自分がこんな風に、試合後3日ぐらいはほとんど眠れなくなるほど「悔しい」と感じられるようになるとは、中学生の頃は思いもしませんでした。勝ち負けにあまり執着がなく、できれば戦うことから逃げたかったような少年でした。スポーツ、特に「戦い」が競技の根本にあるラグビーをしていく上で、自分のこのような性格はずっと消えぬまま、今でも大きな壁となっています。ですがラグビーを続けてきたことで、グラウンドの上ではまた違った自分が出せるようになりました。それが「アスリート」の自分です。一つ一つの勝負にこだわり、本気で勝ちたいと思い、どうやったら勝てるか本気で考え、そして何より、そんなプロセスを楽しいと思えるような、自分です。学生生活の一つのピリオドを心からの「悔しい」で終えることができるような、自分です。そんな自分を育ててくれたラグビーは、本当に偉大だと思います。周りのレベルの高さについて行けず何度も退部を考えた中学・高校時代、それでもなぜか続ける意味がある気がして、たくさん涙を流しながらも、ラグビーから逃げ出さなかった自分を讃えたいです。
この場で申し上げるのが適切かはわかりませんが、現役時はあんなに嫌いだった久我山ラグビー部に、今とても感謝をしています。久我山で味わった幾多の悔しい思いと、本当にわずかではありますが、成功したときの思いがあったからこそ、大学でもラグビーをやるという決断ができました。また久我山の同じグラウンドで同じ練習をしていた仲間たちが、大学ラグビーの第一線で活躍してくれたことは、少なからずモチベーションにつながっていました。

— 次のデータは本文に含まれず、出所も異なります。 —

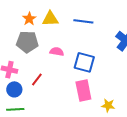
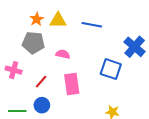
blue square: (84, 62) -> (111, 69), moved
blue circle: (14, 89) -> (42, 105), moved
pink rectangle: (83, 90) -> (72, 84), moved

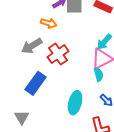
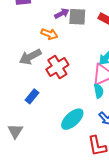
blue rectangle: (36, 83) -> (32, 96), size x0.6
cyan ellipse: (75, 103) -> (72, 119), turned 30

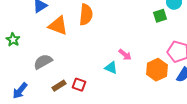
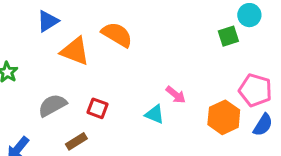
orange semicircle: (86, 15) -> (117, 35), turned -65
red square: (79, 85) -> (97, 108), moved

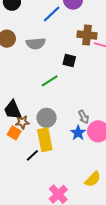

そして東大ラグビー部での4年間は、紛れもなく僕を成長させてくれました。妥協しそうになったとき、無理だと思ったとき、平気な顔して努力できる人間が周りに沢山いたことで、弱い自分でも努力できました。特に同期が頑張っていたり、結果を残したりしたときは、自分の中でも燃えるものがありました。ありきたりな表現になりますが、同期と一緒だから、4年間続けることができたと思います。
大したラグビー選手ではありませんでしたが、これからまだラグビー生活が続く後輩たちに伝えられることがあるとするなら、繰り返しになりますが、僕はラグビーで味わった悔しさを、絶対に忘れないということです。そんな人間が社会の片隅で生きているということを、辛くなった時に思い出して欲しいです。悩んだり壁にぶつかったりすることは本当にきついですが、そのきつさは決して間違ったものではありません。正しい方向に進もうとしているからこそ、きつい時があるんだと思います。
これまでの僕のラグビー生活に関わってくれたすべての人に、感謝しています。特に両親は、中・高・大と、僕が出場する、しないに関係なく、ほとんどの試合に応援に来てくれました。10年間のラグビー生活を通して、本当に有り余るほどの愛情を注いでもらいました。ありがとうございました。応援、お疲れ様でした。
ラグビーに向いている、向いていないという分類をするなら、僕はおそらく向いていない方に入るんだと思います。でもちょっとずつ、自分のペースで歩んできたこの10年間は、自分にとって全く無駄じゃなかったと思います。これから色んなことが起きて、色んな壁が自分の前に現れても、きっとラグビーで味わったたくさんの悔しさと、少しの嬉しさ、そして「アスリート」に少し近づけた自分が、助けてくれるはずです。僕を育ててくれたラグビーとラグビー部に、心からのありがとうを述べ、最後の言葉とさせていただきます。
次は、部内屈指の頭脳と大きな器を持つ宝島にバトンを回したいと思います。彼の繰り出すディフェンスはまさに「職人技」で、下級生の頃から嫌な顔一つせずに淡々と体を張り続けてくれました。本当にお疲れ様でした。